## [SOURCE EXCERPT]
● ● ● ● ● ● ●
The first is artistic. Following their commercial low point of 2004’s Lifeblood, coupleD with James Dean Bradfield and Nicky Wire both releasing solo albums in 2006, there was a fear at the time amongst a lot of Manics fans that we might not see a new Manics album for a long time, possibly ever. (This itself is backed up by Nicky Wire’s story of passing over the Oresund Bridge between Sweden and Denmark, thinking about leaving the band, which is heavily rumoured, though not confirmed, to have been sometime around 2004/05). Send Away The Tigers was a storming return to form for the band, critically acclaimed and commercially successful. They would probably never again headline major festivals as they had at their commercial peak, but they had a new-found resolve and belief that there was a place for them in the modern music industry. Without this album, I don’t think they would have had the confidence to look back at the lyrics Richey had left behind and turn them into Journal For Plague Lovers without it looking like a cynical money grab.

The second is more personal. I started 2007 living in Chester, and ended it living in London. The last gig I saw as a Chester resident was the Manics at Manchester Apollo in May of 2007. The first gig I saw living in London was the Manics at Brixton Academy in December. In between, I had moved to London with my friends, who were all in a band together, and very nearly moved back within about four days. Truth be told, I’m not sure how close I came to packing up my bags and leaving London in that first week, but I think if I had been able to drive away in my friend’s van where all my stuff lived for that first week, I probably would have done. So, Send Away The Tigers, for me, is a symbol of my own resolve, as well as the band’s.

Theaudience - theaudienc

So, to finish, something a little out of left-field.

I heard the fourth single from this album once, around the time of its release in 1998, possibly on MTV2. And it wasn’t available anywhere. It seemed like I might have imagined it, especially when no-one else I knew had heard of the band, and neither had anyone in the nearby music shops.
● ● ● ● ● ● ●
## [ENTRIES SUPPLIED]
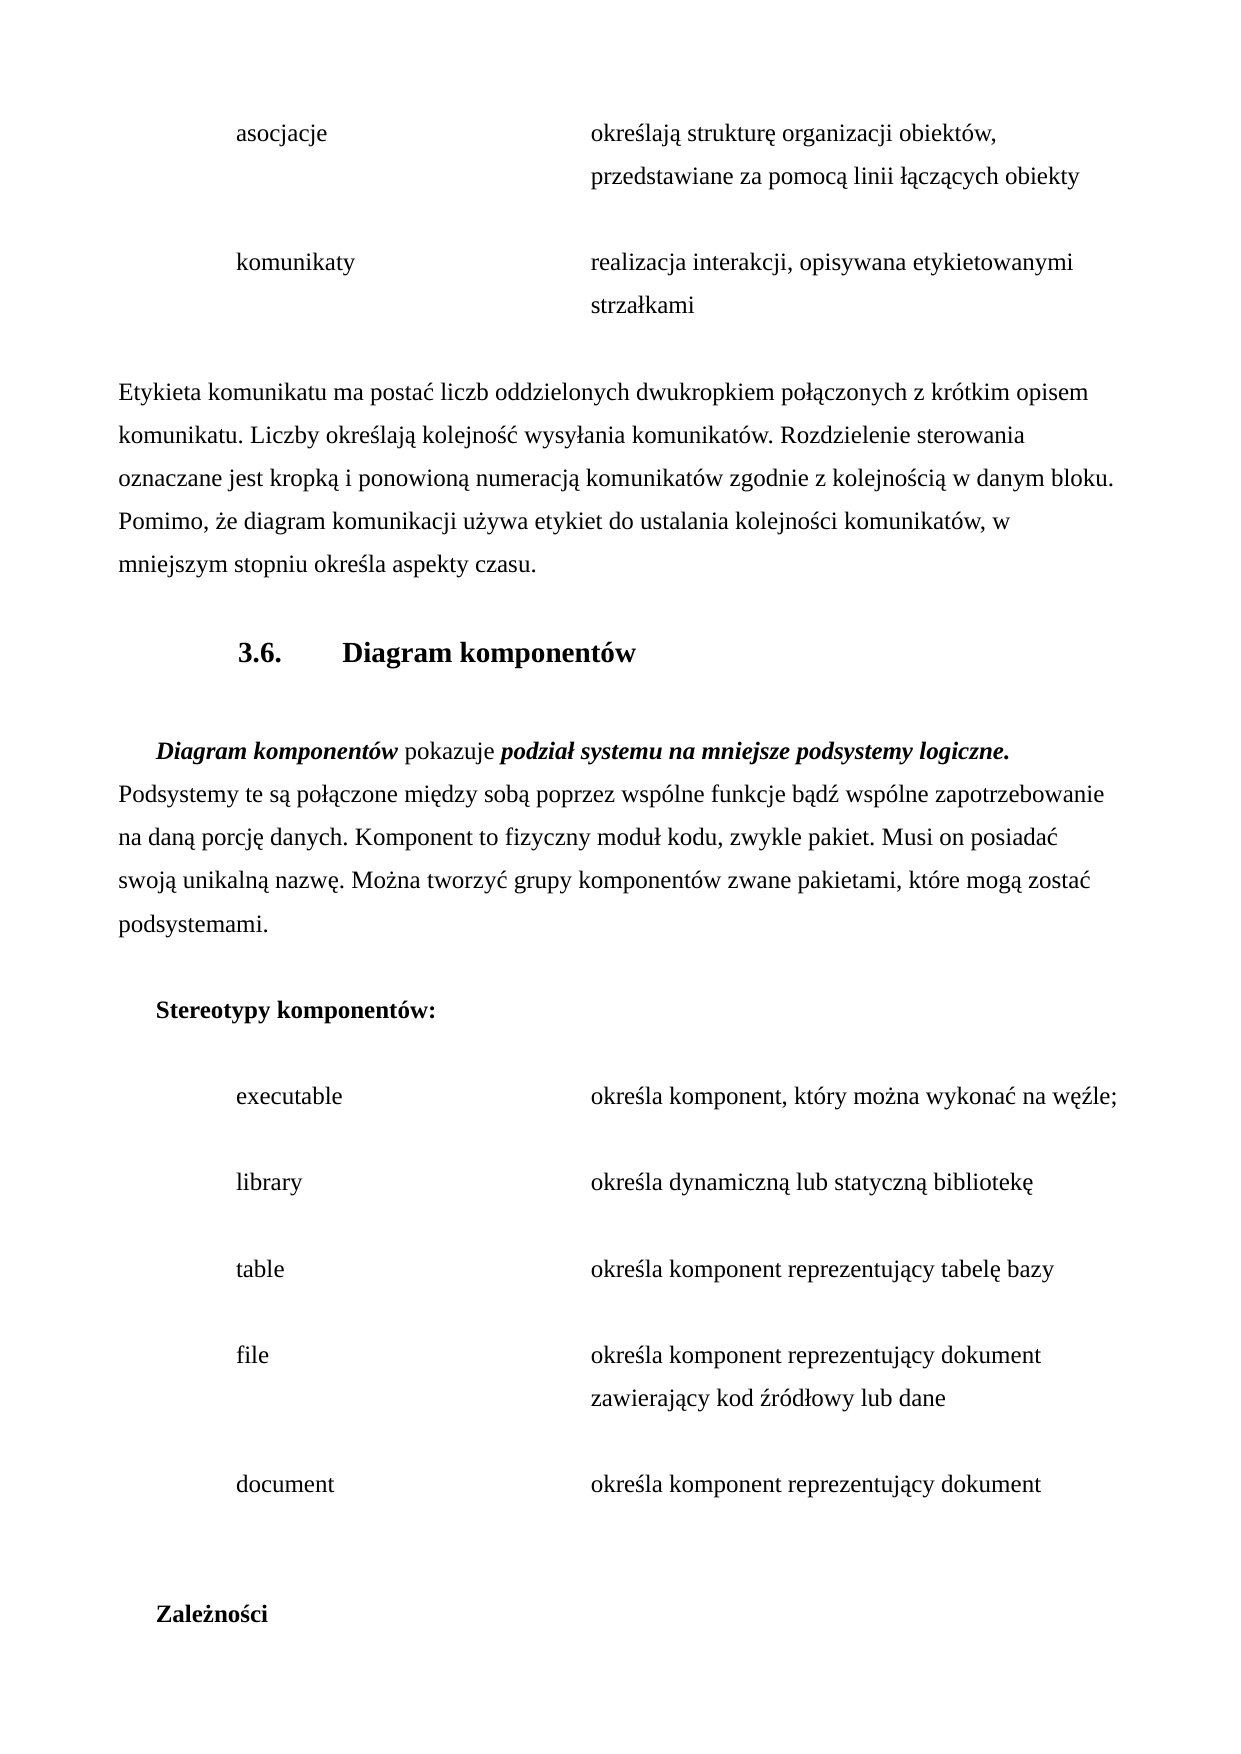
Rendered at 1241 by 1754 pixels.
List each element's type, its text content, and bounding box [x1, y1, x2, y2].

text asocjacje określają strukturę organizacji obiektów, przedstawiane za pomocą linii łączących obiekty [118, 118, 1122, 190]
text komunikaty realizacja interakcji, opisywana etykietowanymi strzałkami [118, 247, 1122, 319]
text table określa komponent reprezentujący tabelę bazy [118, 1254, 1122, 1282]
text file określa komponent reprezentujący dokument zawierający kod źródłowy lub dane [118, 1340, 1122, 1412]
text Etykieta komunikatu ma postać liczb oddzielonych dwukropkiem połączonych z krótkim opisem komunikatu. Liczby określają kolejność wysyłania komunikatów. Rozdzielenie sterowania oznaczane jest kropką i ponowioną numeracją komunikatów zgodnie z kolejnością w danym bloku. Pomimo, że diagram komunikacji używa etykiet do ustalania kolejności komunikatów, w mniejszym stopniu określa aspekty czasu. [118, 377, 1122, 621]
text library określa dynamiczną lub statyczną bibliotekę [118, 1167, 1122, 1196]
text document określa komponent reprezentujący dokument [118, 1469, 1122, 1498]
text executable określa komponent, który można wykonać na węźle; [118, 1081, 1122, 1110]
text Zależności [118, 1599, 1122, 1627]
text Diagram komponentów pokazuje podział systemu na mniejsze podsystemy logiczne. Podsystemy te są połączone między sobą poprzez wspólne funkcje bądź wspólne zapotrzebowanie na daną porcję danych. Komponent to fizyczny moduł kodu, zwykle pakiet. Musi on posiadać swoją unikalną nazwę. Można tworzyć grupy komponentów zwane pakietami, które mogą zostać podsystemami. [118, 736, 1122, 937]
list Diagram komponentów [231, 636, 1122, 669]
text Stereotypy komponentów: [118, 995, 1122, 1024]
● ● ● ● ● ● ●
## [JOBS]
a – In the Manics excerpt, at which venue did the writer see the band for their first gig as a London resident?
b – Write the next part of the Manics excerpt, starting after its final sentence.

## [EXPECTED RESPONSES]
a – Brixton Academy, in December 2007.

b –
Fast-forward a number of years, with the development of the internet, Sophie Ellie-Bextor’s pop career, and A Pessimist Is Never Disappointed making a surprise, yet very welcome, appearance on the very first episode of The Inbetweeners, I was reminded of the single previous listening experience of this band, and I managed to track down a copy of theaudience’s self-titled, and disappointingly, only album.

I Know Enough was still the catchy three-minute piece of pop genius I remembered it being, with Running Out Of Space and The Shoebox Song being similar in style. There was the brooding I Got The Wherewithal, You Get What You Deserve’s delightful build up to a squalling guitar finale, the near-seven minute musical indulgence of final track How’s That?

The absolute standout track for me, though, is The More There Is To Do, possibly the most musically sparse track on the record. Single strums of guitar, punctuated with the occasional snare roll until nearly the three minute mark, ensuring that Ellis-Bextor’s angelic vocals are the centrepiece of the song.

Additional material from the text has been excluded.